◆ Task description
Give back an exact copy of the lines in the records below, from the line that has "Aankomst vanaf 16:00 uur" through the line that has "8 (+2) personen", and nothing besides.

◆ Source records
((
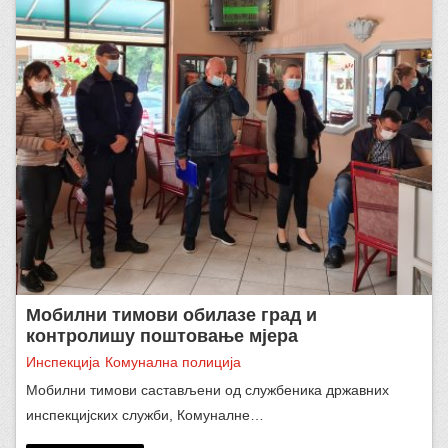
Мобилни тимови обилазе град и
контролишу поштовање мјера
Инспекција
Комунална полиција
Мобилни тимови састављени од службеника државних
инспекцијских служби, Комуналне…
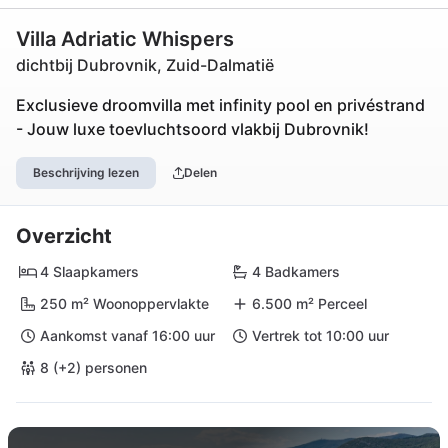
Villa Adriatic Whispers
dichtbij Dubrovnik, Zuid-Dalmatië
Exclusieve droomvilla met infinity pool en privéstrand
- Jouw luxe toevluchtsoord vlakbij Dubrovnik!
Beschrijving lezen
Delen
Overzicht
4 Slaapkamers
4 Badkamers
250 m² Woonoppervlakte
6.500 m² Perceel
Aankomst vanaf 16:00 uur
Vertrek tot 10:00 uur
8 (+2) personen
))
((
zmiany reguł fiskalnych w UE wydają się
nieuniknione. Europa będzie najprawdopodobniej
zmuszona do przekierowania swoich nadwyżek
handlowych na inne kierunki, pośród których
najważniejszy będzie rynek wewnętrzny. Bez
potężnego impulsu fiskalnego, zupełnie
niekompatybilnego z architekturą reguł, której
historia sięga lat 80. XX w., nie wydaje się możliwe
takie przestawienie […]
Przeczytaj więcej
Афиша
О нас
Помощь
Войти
))
◆ Solution to the problem
Aankomst vanaf 16:00 uur
Vertrek tot 10:00 uur
8 (+2) personen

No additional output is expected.